_Aim of the exercise_
Answer these questions from the servlet notes:
(a) How many DispatcherServlet objects are there?
(b) In the example with a thread pool size of 200, what happens to the 201st request?
(c) During which three operations will a thread wait?

Introduction
- A standardized Java API that allows web servers to execute Java code for HTTP requests.
- When web server receives request:
- servlet processes the request
- servlet sends back HTTP response (HTML / JSON / etc.)
- Spring is built on top of Servlets.
- so it is foundation of Spring MVC/ Spring Boot
- Tomcat use thread to execute the DispatcherServlet, which then delegates to Spring MVC to handle the real business logic.
How Servlet work on request:
-
Servlet container creates and manage threads, and the thread execute the single servlet instance.
- There is ONE DispatcherServlet object
- There are MANY threads
- Each thread calls the same servlet instance
// so same single servlet instances handles all concurrent requests using multiple threads
-
So controller must be stateless, since multiple threads are accessing instance var concurrently
-
If the shared state is mutable, will cause race condition
Request 1 → Thread-1 → DispatcherServlet instance
Request 2 → Thread-2 → DispatcherServlet instance
Request 3 → Thread-3 → DispatcherServlet instance
- Each request runs on a separate thread (one request one thread)
-
Thread will wait during:
- DB call
- External API call
- File I/O
// traditional Servlet model, I/O operations are blocking instead of wating
-
Many slow requests (long wait):
- Thread pool can be exhausted
- Server stops accepting new requests
-
Example:
- If thread pool size = 200
- There is 200 slow request (like DB calls) same time
- So 200 threads are currently all occupied
- The 201st request will wait in request queue
- If queue is full, the request will be rejected
- Timeout / degraded performance
- Hence, must avoid mutable shared state
Servlet run inside Servlet Container
- One Tomcat instance creates one servlet instance.
- Tomcat’s thread pool uses multiple threads to execute that single servlet instance concurrently for different requests.

_Provided information_
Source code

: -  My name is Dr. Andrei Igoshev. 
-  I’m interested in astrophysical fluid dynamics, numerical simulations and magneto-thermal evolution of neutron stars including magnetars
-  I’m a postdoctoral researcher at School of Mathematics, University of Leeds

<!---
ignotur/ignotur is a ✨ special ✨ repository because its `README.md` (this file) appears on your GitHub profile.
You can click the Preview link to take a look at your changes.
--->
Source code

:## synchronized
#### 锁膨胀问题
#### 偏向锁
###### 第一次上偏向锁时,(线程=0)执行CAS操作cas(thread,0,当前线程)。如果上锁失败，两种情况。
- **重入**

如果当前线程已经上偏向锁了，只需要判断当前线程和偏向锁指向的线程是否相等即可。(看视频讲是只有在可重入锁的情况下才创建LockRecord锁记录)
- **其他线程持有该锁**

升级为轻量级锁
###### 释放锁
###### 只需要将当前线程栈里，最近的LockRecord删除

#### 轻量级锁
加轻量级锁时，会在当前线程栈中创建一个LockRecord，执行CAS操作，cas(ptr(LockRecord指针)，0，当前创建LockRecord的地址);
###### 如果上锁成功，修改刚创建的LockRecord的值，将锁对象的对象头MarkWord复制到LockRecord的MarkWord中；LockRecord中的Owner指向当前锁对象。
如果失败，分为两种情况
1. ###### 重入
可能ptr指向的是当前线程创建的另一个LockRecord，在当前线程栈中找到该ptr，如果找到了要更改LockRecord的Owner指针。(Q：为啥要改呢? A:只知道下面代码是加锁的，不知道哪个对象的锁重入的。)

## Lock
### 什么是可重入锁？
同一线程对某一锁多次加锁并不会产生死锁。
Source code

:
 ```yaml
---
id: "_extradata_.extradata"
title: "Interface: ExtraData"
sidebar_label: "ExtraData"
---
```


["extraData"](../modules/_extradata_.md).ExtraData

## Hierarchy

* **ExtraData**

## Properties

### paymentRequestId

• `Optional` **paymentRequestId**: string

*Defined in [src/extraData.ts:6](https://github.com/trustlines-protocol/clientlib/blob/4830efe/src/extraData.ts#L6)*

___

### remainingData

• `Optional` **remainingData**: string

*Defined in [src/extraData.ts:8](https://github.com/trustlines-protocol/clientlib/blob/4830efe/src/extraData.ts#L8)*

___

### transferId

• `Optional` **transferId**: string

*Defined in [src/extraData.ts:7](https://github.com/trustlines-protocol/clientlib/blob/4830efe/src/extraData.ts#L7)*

_Output below_
(a) There is one DispatcherServlet object.
(b) It waits in the request queue, and if the queue is full, it is rejected.
(c) A DB call, an external API call, and file I/O.